1. Clone the repository:
```bash
git clone https://github.com/tanishpoddar/NeuralNexus.git
cd NeuralNexus
```

2. Create and activate a virtual environment:
```bash
# Windows
python -m venv .venv
.venv\Scripts\activate

# Linux/MacOS
python3 -m venv .venv
source .venv/bin/activate
```

3. Install required packages:
```bash
pip install -r requirements.txt
```

## Project Structure

```
NeuralNexus/
├── main-host.py # Main application file
├── intents.json # Training data and responses
├── model.weights.h5 # Trained model weights
├── data.pickle # Processed training data
├── templates/
│ └── index.html # Web interface
└── requirements.txt # Python dependencies
```

## Required Packages

- tensorflow==2.15.0
- numpy==1.24.3
- nltk==3.8.1
- flask==3.0.0
- python-dotenv==1.0.0

## Running the Application

1. Ensure you're in the virtual environment
2. Run the Flask application:
```bash
python main-host.py
```
3. Open your browser and navigate to:
```
http://localhost:5000
```

## Training the Model

The model is automatically trained when you run the application.
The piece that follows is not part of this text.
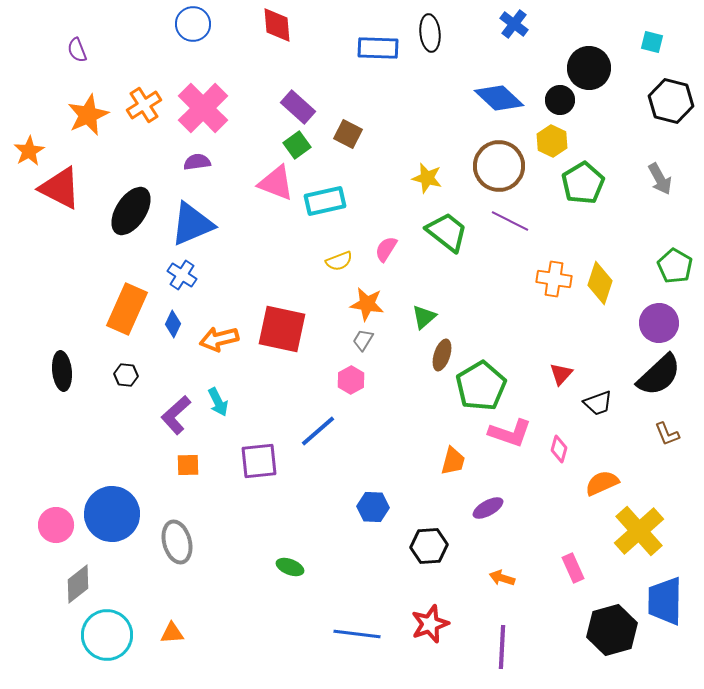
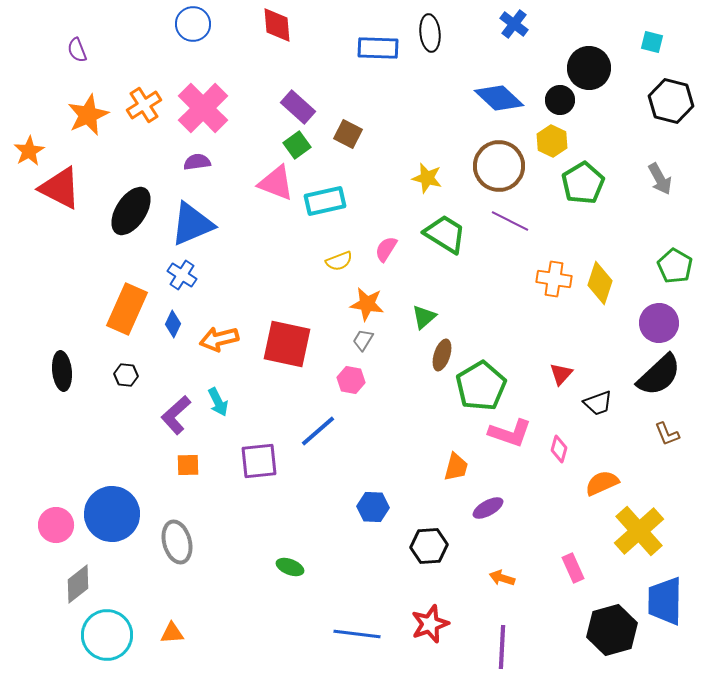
green trapezoid at (447, 232): moved 2 px left, 2 px down; rotated 6 degrees counterclockwise
red square at (282, 329): moved 5 px right, 15 px down
pink hexagon at (351, 380): rotated 20 degrees counterclockwise
orange trapezoid at (453, 461): moved 3 px right, 6 px down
It:
1. Processes the intents from `intents.json`
2. Creates a bag-of-words representation
3. Trains a neural network with:
- Input layer: Size based on vocabulary
- Hidden layers: Two layers with 16 neurons each
- Dropout layers: To prevent overfitting
- Output layer: Size based on number of intents

## Customization

### Adding New Intents
Edit `intents.json` to add new conversation patterns and responses:
```json
{
"tag": "new_intent",
"patterns": ["pattern1", "pattern2"],
"responses": ["response1", "response2"]
}
```

## Troubleshooting

### Common Issues

1. **Import Errors**
- Ensure all packages are installed correctly
- Check Python version compatibility
- Verify virtual environment activation

2. **Model Training Issues**
- Delete `model.weights.h5` and `data.pickle`
- Restart the application to retrain

3. **Web Interface Issues**
- Clear browser cache
- Check console for JavaScript errors
- Verify Flask server is running

### Error Messages

- "ModuleNotFoundError": Install missing packages
- "TypeError": Check input format in intents.json
- "ValueError": Verify model architecture matches data

## Contributing

1. Fork the repository
2. Create a feature branch
3. Commit your changes
4. Push to the branch
5. Create a Pull Request

## License

This project is licensed under the GNU General Public License v3.O License - see the [LICENSE](LICENSE) file for details.